Bristol-Myers Squibb (BMS) has been granted an exclusive right to acquire Promedior and gain worldwide rights to its Phase II lead compound PRM-151 for idiopathic pulmonary fibrosis (IPF) and myelofibrosis (MF). The deal could generate up to $1.25 billion for Promedior.

PRM-151 is a recombinant form of human pentraxin-2 protein that has been granted Fast Track designation in the U.S. and Orphan designation in the U.S. and Europe for the treatment of MF. The drug candidate has also received Orphan designations in the U.S. and Europe for the treatment of IPF.

“PRM-151 will complement our growing early-stage fibrosis portfolio, and we are excited by its potential to address multiple fibrotic diseases,” Francis Cuss, MB BChir, FRCP, BMS’ evp and CSO, said in a statement.

Fibrotic diseases is one of BMS’ eight disease areas of focus, with the pharma giant focused on building its offerings in the segment since acquiring Amira Pharmaceuticals in 2011.
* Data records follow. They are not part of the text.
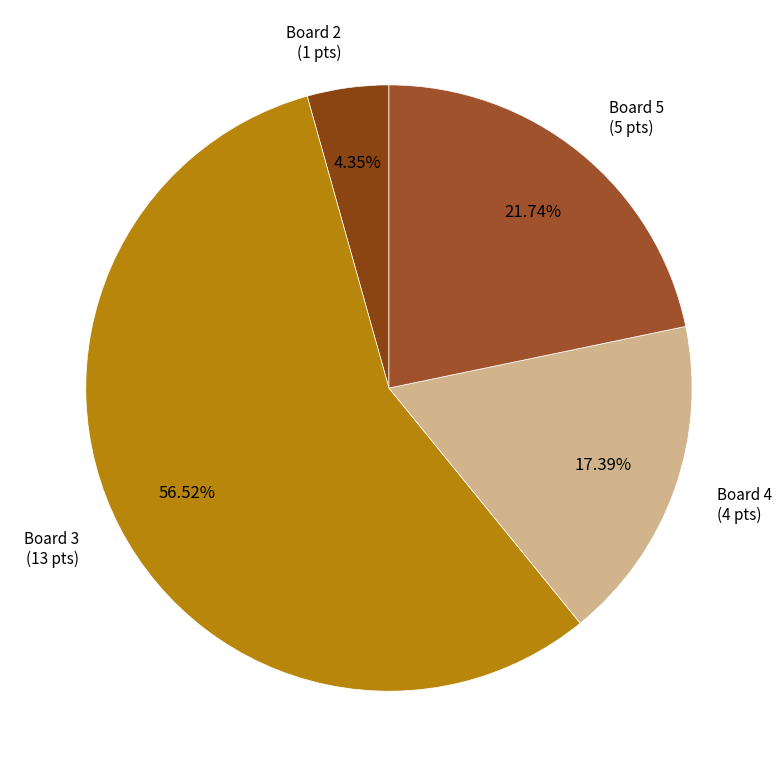

To the nearest percent, what is the difference between the Board 4 and Board 5 slice percentages?

4%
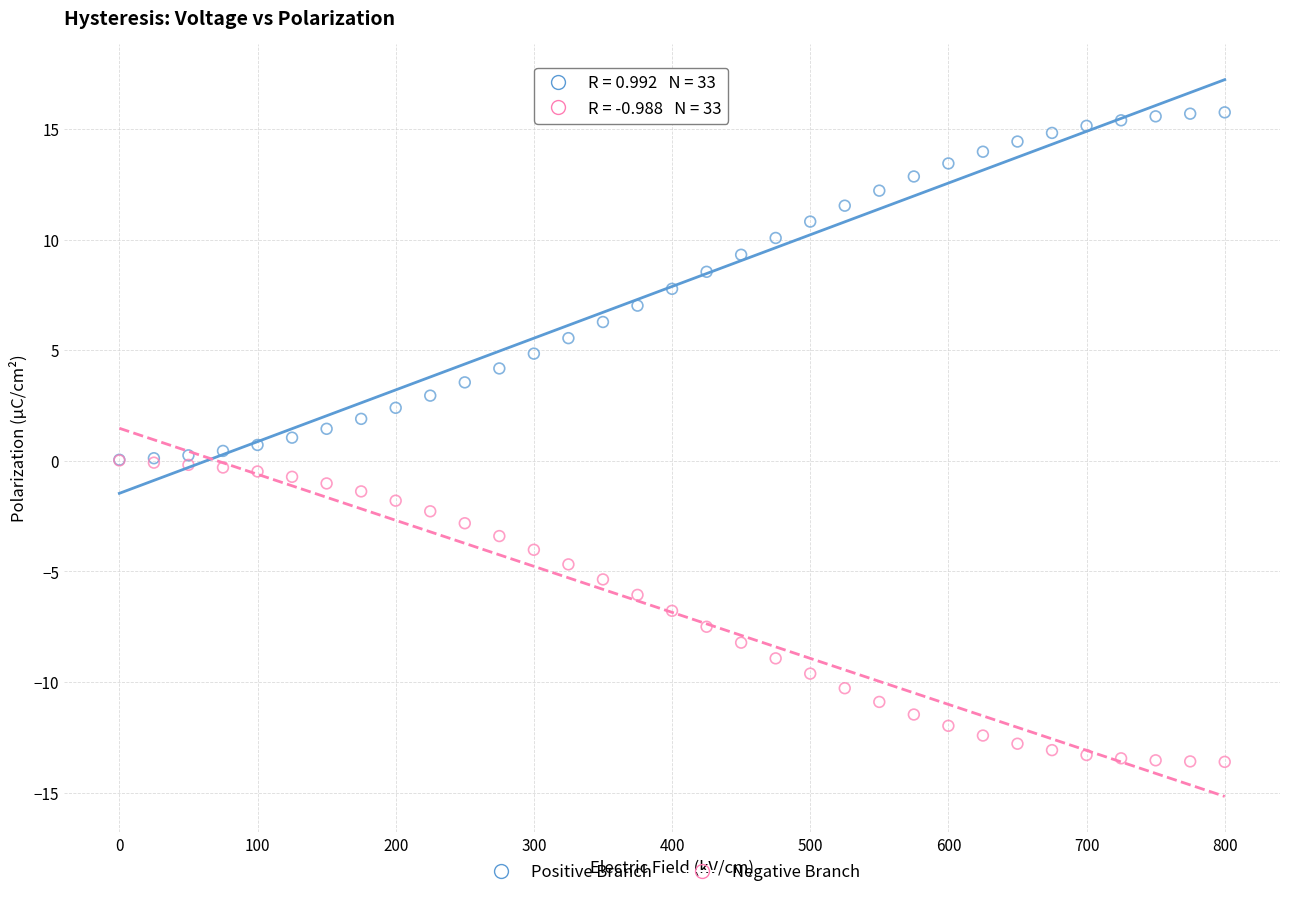

Which series has the largest Y range (max minus min)?

Positive Branch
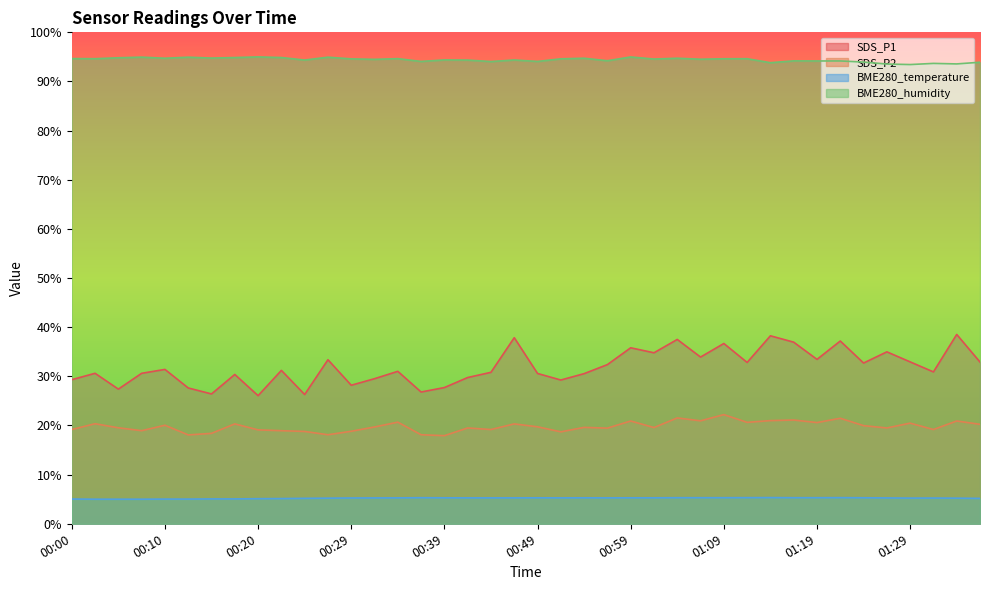

True or false: SDS_P1 and BME280_temperature cross at least once.

False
BMS agreed to pay Promedior up to $1.25 billion that includes $150 million cash upfront for both the right to acquire Promedior and as payment for services in support of the MF and IPF Phase II clinical trials.

The companies said they have also agreed on a development plan to be carried out by Promedior. The Phase II trials in MF and IPF are expected to be initiated in the coming weeks. BMS can exercise its right to acquire Promedior upon completion of either of these trials.

“With the strong strategic fit between our companies, we intend to continue to move PRM-151 forward rapidly as a new treatment option to address the unmet needs of patients with myelofibrosis, idiopathic pulmonary fibrosis, and other fibrotic diseases,” added Suzanne L. Bruhn, Ph.D., Promedior’s president and CEO.

The deal with Promedior marks the second announcement in as many months of BMS activity designed to boost its fibrotic disease presence. In July, BMS said it will partner with the Medical University of South Carolina (MUSC) on translational research into fibrotic diseases, in a collaboration whose value was not disclosed.

In announcing the Promedior agreement, BMS highlighted two Phase II fibrosis candidates: BMS-986020, a lysophosphatidic acid 1 (LPA1) receptor antagonist for IPF, and a CCR2/5 dual antagonist in Phase II development for diabetic kidney disease. Other areas of focus include nonalcoholic steatohepatitis (NASH), systemic sclerosis, and chronic kidney disease.

BMS has also aimed to further advance its fibrosis development program by signing an exclusive option last year to acquire Galecto Biotech, which has an inhaled inhibitor of galectin-3 in Phase I development to treat IPF, and by launching a research collaboration and license agreement with the California Institute for Biomedical Research (Calibr), in addition to the translational research collaboration with MUSC.

According to its website, BMS’ fibrotic disease pipeline includes two Phase I small molecule compounds, another CCR2 / 5 antagonist and a Galectin-3 inhibitor.

BMS’ other seven disease areas of focus along with cardiovascular, genetically-defined diseases, immune-oncology, immunoscience, metabolics, oncology, and virology.

Privately held Promedior has been financed by Shire and  global healthcare investors that include Easton Capital Investment Group, Fibrotec Ventures, Forbion Capital Partners, HealthCare Ventures, Morgenthaler Ventures, Polaris Partners, and BioMed Ventures.